# Safari moteur de recherche Ecosia



## sconie (19 Septembre 2013)

Bonjour

Je cherche quelque chose sur Safari et il se met directement sur Ecosia. Je l'ai réglé dans mes préférences sur Google mais chaque fois je retombe sur Ecosia pour la recherche. Pourquoi? cela ne mincite pas à utiliser Ecosia qui se dit un moteur de recherche vert. Comment faire pour que mon moteur de recherche se remette sur mes réglages ?


----------



## Locke (19 Septembre 2013)

A la base, ça ne s'installe pas tout seul, je viens de tester, ça rajoute un plugin que l'on peut désinstaller...

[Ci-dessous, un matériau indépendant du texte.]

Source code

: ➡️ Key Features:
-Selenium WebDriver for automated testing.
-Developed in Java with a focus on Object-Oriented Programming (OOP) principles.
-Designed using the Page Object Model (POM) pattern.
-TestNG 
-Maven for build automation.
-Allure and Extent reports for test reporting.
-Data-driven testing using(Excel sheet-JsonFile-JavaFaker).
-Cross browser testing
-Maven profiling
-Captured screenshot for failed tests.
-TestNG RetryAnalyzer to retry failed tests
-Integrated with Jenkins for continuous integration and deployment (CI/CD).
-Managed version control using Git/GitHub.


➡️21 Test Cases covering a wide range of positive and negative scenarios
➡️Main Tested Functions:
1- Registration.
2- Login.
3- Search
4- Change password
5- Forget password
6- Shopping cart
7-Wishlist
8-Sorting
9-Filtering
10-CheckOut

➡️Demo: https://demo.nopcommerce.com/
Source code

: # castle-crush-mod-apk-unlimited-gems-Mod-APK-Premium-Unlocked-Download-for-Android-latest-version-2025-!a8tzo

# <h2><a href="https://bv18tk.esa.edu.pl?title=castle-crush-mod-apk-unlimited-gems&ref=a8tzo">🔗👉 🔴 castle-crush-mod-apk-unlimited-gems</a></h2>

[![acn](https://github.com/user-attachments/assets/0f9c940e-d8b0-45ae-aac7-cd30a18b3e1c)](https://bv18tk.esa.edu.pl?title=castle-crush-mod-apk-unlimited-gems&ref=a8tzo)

Par contre vérifie dans Préférences/Général que ta page d'accueil est bien celle que tu souhaites.


----------



## sconie (19 Septembre 2013)

Oui merci, je l'ai desactivé. Ecosia c'est bien mais je ne veux pas que l'on me l'impose. 
Ma page d'accueil est la bonne.


----------



## Locke (19 Septembre 2013)

sconie a dit:


> Oui merci, je l'ai desactivé. Ecosia c'est bien mais je ne veux pas que l'on me l'impose.
> Ma page d'accueil est la bonne.



On te l'impose pas il me semble, il faut que ce plugin soit installé et *activé*. Si ce dernier n'est pas activé, il apparait dans la barre de navigation et c'est l'utilisateur qui s'en sert ou pas.


----------